PROVIDED INFORMATION:
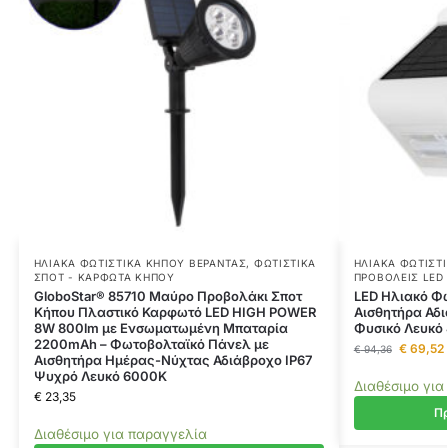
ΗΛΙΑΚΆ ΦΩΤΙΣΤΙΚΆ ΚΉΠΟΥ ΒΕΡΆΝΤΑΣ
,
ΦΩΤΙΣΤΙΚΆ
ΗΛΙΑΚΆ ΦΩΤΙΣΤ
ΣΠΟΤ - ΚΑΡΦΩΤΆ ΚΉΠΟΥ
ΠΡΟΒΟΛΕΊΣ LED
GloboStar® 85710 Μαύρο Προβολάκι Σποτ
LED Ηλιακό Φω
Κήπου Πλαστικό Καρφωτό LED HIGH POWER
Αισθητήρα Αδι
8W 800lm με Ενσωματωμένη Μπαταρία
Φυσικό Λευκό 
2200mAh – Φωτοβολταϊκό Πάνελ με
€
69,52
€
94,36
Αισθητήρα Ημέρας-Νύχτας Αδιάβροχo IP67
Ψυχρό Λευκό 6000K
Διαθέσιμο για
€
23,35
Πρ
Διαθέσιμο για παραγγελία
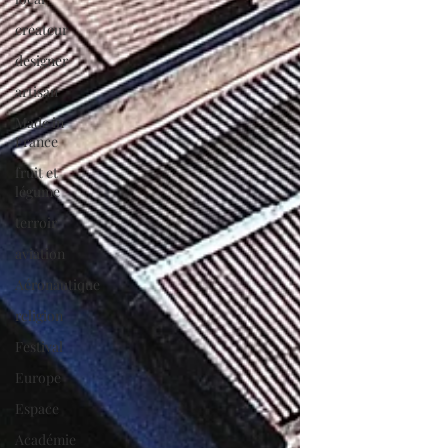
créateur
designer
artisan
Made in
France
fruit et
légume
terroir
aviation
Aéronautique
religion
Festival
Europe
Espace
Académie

PROBLEM DETAILS:
Return every line above that contains the word "ΗΛΙΑΚΆ".

RESULT OF THE EXERCISE:
ΗΛΙΑΚΆ ΦΩΤΙΣΤΙΚΆ ΚΉΠΟΥ ΒΕΡΆΝΤΑΣ
ΗΛΙΑΚΆ ΦΩΤΙΣΤ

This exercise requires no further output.